Опасность осквернения гробницы была для фараонов истинным наваждением. Тот же Диодор описывает ритуал, совершающийся после смерти фараона и имеющий явную связь с теми процедурами, которым должно подвергнуться тело. После ряда подготовительных операций тело приносят ко входу в гробницу (очевидно, речь идет о гробницах, вырубленных в камне, в так называемой Долине царей), и там происходит «оценка» деятельности покойного. Любой желающий может свободно высказать свои претензии. Если хвалы, расточаемые жрецами, кажутся преувеличенными или лживыми, присутствующие криками выражают свое недовольство.
Случалось даже, — продолжает Диодор, — что многие правители, именно из-за отрицательного мнения, высказанного присутствующим на церемонии народом, лишались подобающего (ἐμφανοῦς) и законного погребения. Потому многие правители предпочитали вести себя хорошо, в частности и из страха, что после смерти тело их будет осквернено, и обвинительный приговор заклеймит их навеки. (I, 72, 6)

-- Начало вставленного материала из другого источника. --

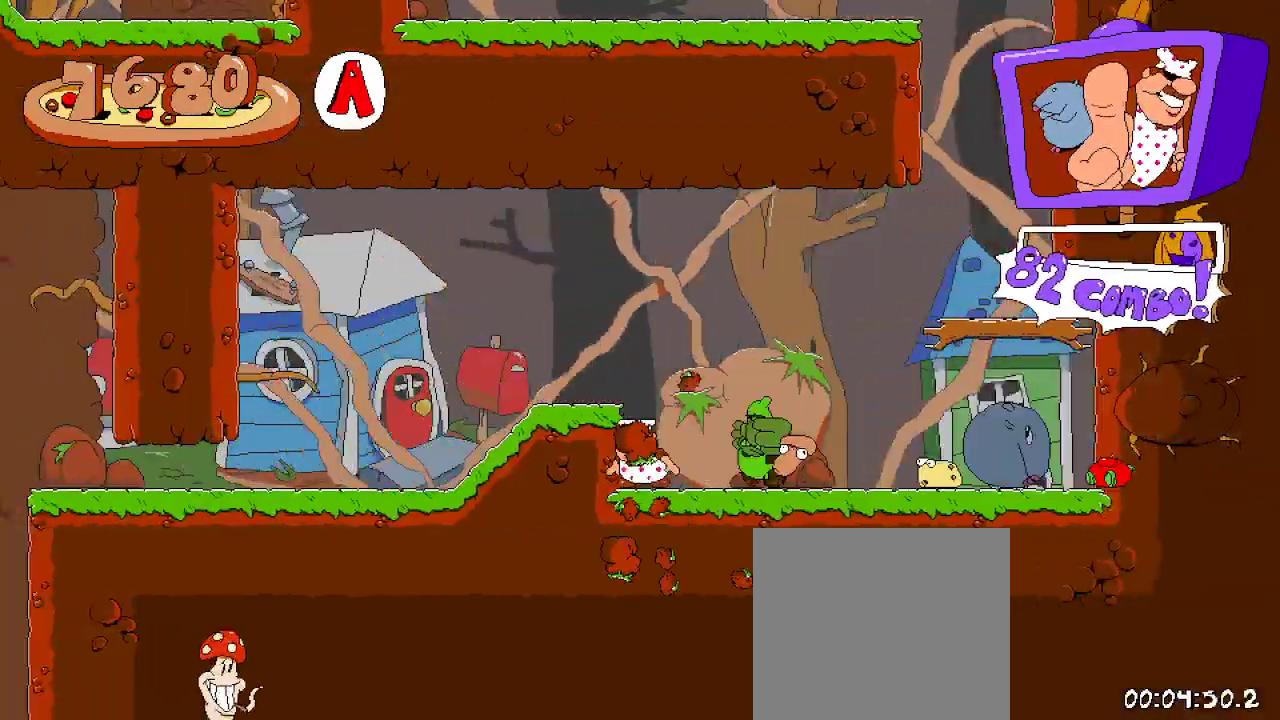
{"buttons": ["R2", "DPAD_LEFT"], "left_stick": "center", "right_stick": "center", "events": [[200, "A", "down"], [367, "A", "up"]]}
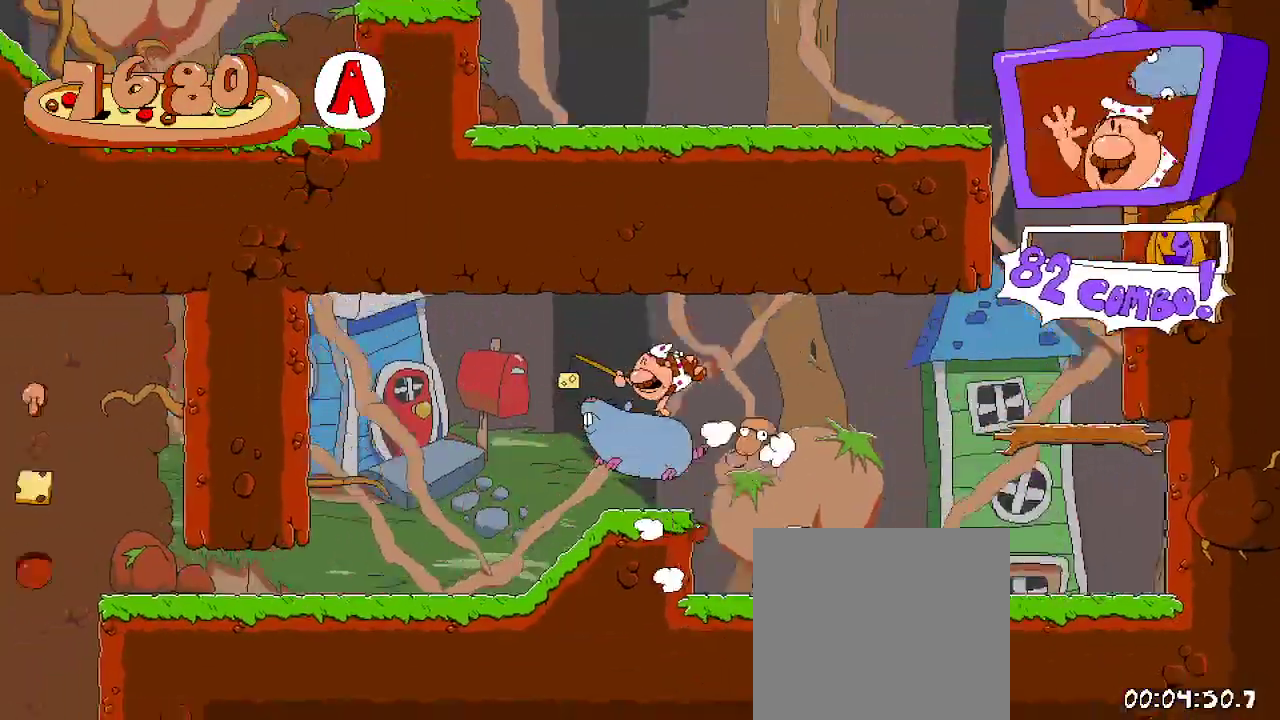
{"buttons": ["R2", "DPAD_DOWN", "DPAD_LEFT"], "left_stick": "center", "right_stick": "center", "events": [[367, "DPAD_DOWN", "down"]]}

Поэтому нет ничего удивительного в том, что относительно Рамзеса имеется единственная в своем роде возможность выбора: верить тому, что жрецы «открыли» Гекатею (и что он со всей осторожностью поведал: «похоже, что тело царя было погребено здесь», то есть в Рамессеуме, в зале триклиниев); или принять как данность существование, вполне вероятное, гробницы Рамзеса в Долине царей (гробница №7).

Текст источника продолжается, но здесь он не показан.